◆ **Materials provided**:
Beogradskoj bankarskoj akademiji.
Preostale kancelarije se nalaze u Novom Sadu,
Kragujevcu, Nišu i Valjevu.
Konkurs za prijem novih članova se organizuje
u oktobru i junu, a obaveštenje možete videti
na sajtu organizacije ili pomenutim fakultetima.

◆ **Exercise objective**: Write out the lines of the records above again, swapping "oktobru" for "septembru" and leaving everything else unchanged.

◆ **Worked solution**:
Beogradskoj bankarskoj akademiji.
Preostale kancelarije se nalaze u Novom Sadu,
Kragujevcu, Nišu i Valjevu.
Konkurs za prijem novih članova se organizuje
u septembru i junu, a obaveštenje možete videti
na sajtu organizacije ili pomenutim fakultetima.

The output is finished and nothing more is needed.